= Al-Amali (Ibn Babawayh) =

Book by al-Shaykh al-Saduq

Al-Amali (الأمالي) means "book of dictations". The Al-Amali of Shaykh Saduq is a hadith collection by al-Shaykh al-Saduq, the shia jurist and theologian. Amālī or Majāles (Beirut, 1400/1980), recorded his regular Tuesday and Friday sessions in Nīšāpūr in 367-68/978-79. These dictations consist of miscellaneous traditions, but mostly accounts of the virtues of the Imams. These include the virtues and moral character of the household of Muhammad and moral exhortations.

==Subjects==
Amali is a word applied to books in which prominent Muslims expressed their insights and thoughts, which they believed were bestowed upon them by Allah, a process which is viewed as a tradition among Muslim scholars.

==Features ==
This book is also known as Majlis, because it was collected as a result of meetings among Sheykh Al Sadouq and others. The book includes 97 Majlis. The first meeting took place in 18th of Rajab month 367 lunar Hijrah. The last summit occurred in Shaban month in Mashhad city near the shrine of imam Ali al-Ridha.

==Translation==
Muhammad Baqir Kamarei translated the book into Persian. Ali Ibn Muhammad Ibn Asdollah Hoseini Arizi Sepahani Isfahani produced a translation into 11th century lunar Hijrah. Recently this book was translated to Persian by Hosein Abedi.
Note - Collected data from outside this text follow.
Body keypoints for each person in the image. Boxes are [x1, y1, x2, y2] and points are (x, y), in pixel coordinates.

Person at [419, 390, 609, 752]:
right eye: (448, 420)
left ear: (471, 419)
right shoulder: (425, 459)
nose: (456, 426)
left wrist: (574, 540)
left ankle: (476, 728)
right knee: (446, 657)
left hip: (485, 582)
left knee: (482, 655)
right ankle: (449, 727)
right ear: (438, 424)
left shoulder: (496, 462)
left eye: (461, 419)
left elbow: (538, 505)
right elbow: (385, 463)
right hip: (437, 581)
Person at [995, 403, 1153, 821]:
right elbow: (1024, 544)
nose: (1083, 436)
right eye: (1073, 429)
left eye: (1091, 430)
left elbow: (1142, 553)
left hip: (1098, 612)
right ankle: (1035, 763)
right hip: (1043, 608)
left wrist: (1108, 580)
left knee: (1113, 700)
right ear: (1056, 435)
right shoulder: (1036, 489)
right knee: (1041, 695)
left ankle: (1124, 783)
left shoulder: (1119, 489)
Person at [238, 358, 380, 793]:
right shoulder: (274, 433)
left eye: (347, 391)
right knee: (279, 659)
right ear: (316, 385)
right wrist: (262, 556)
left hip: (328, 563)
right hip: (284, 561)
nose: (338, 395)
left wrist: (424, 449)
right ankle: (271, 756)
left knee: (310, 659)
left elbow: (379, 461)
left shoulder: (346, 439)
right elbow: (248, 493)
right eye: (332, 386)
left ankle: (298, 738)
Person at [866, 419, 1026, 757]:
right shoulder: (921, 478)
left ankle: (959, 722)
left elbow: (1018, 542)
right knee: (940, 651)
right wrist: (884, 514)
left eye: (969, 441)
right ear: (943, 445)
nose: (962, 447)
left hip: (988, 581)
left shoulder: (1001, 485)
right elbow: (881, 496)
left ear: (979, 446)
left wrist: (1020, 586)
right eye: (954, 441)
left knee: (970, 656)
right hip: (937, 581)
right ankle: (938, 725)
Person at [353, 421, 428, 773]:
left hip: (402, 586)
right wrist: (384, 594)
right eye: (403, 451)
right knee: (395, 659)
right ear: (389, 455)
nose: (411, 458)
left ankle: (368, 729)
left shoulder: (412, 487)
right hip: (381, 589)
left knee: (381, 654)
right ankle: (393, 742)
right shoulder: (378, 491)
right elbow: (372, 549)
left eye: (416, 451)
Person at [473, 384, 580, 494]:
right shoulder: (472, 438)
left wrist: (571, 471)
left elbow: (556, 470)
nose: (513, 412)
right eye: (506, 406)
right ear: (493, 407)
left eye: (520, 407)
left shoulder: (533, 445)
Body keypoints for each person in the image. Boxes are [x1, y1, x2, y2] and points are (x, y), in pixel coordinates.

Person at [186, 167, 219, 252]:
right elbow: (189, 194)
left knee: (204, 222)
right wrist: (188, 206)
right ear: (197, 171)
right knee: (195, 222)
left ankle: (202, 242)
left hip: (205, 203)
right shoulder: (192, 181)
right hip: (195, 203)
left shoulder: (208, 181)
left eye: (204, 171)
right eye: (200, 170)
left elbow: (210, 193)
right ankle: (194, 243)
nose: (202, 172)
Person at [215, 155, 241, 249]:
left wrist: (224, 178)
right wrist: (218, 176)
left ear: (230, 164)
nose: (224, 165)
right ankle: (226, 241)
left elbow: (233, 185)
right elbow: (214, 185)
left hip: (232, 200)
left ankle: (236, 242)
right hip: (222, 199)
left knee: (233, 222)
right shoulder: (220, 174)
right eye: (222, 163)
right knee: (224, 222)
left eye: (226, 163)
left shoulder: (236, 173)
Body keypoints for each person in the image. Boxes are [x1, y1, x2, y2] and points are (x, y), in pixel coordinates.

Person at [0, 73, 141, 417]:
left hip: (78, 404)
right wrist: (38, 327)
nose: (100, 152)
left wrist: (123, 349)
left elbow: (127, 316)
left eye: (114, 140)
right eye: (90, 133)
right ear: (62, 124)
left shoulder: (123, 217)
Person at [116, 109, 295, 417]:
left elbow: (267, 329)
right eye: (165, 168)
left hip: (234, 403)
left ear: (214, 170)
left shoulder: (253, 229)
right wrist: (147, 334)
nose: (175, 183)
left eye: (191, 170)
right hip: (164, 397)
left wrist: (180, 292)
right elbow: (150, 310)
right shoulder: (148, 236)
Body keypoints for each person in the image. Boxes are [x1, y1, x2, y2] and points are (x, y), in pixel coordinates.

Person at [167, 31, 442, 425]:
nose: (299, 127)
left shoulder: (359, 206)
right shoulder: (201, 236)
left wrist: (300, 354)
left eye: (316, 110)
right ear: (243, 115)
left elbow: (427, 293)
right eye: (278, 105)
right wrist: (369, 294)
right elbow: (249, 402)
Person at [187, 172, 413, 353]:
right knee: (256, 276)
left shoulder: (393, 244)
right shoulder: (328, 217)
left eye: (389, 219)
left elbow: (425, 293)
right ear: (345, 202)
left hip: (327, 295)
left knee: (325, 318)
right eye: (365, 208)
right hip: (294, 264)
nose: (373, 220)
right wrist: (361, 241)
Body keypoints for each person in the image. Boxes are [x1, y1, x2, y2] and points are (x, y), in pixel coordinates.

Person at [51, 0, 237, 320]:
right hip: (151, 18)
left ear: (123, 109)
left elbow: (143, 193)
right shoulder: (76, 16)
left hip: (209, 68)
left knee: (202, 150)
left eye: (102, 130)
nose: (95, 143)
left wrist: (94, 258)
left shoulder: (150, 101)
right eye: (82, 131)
It was translated in Urdu by moulana sundralvi of khushab Pakistan, which was later improved upon by Zishan Haider Zaidi of Lahore Pakistan.

Al-Amali was translated into English in 2022 by Bilal Muhammad.

The English translation of Al-Amaali (Shaykh Saduq) was done by Sayed Athar Rizvi and M/s Lantern Publications, Australia has released a bilingual version in Arabic and English, which can be sourced via Shiabooks Australia.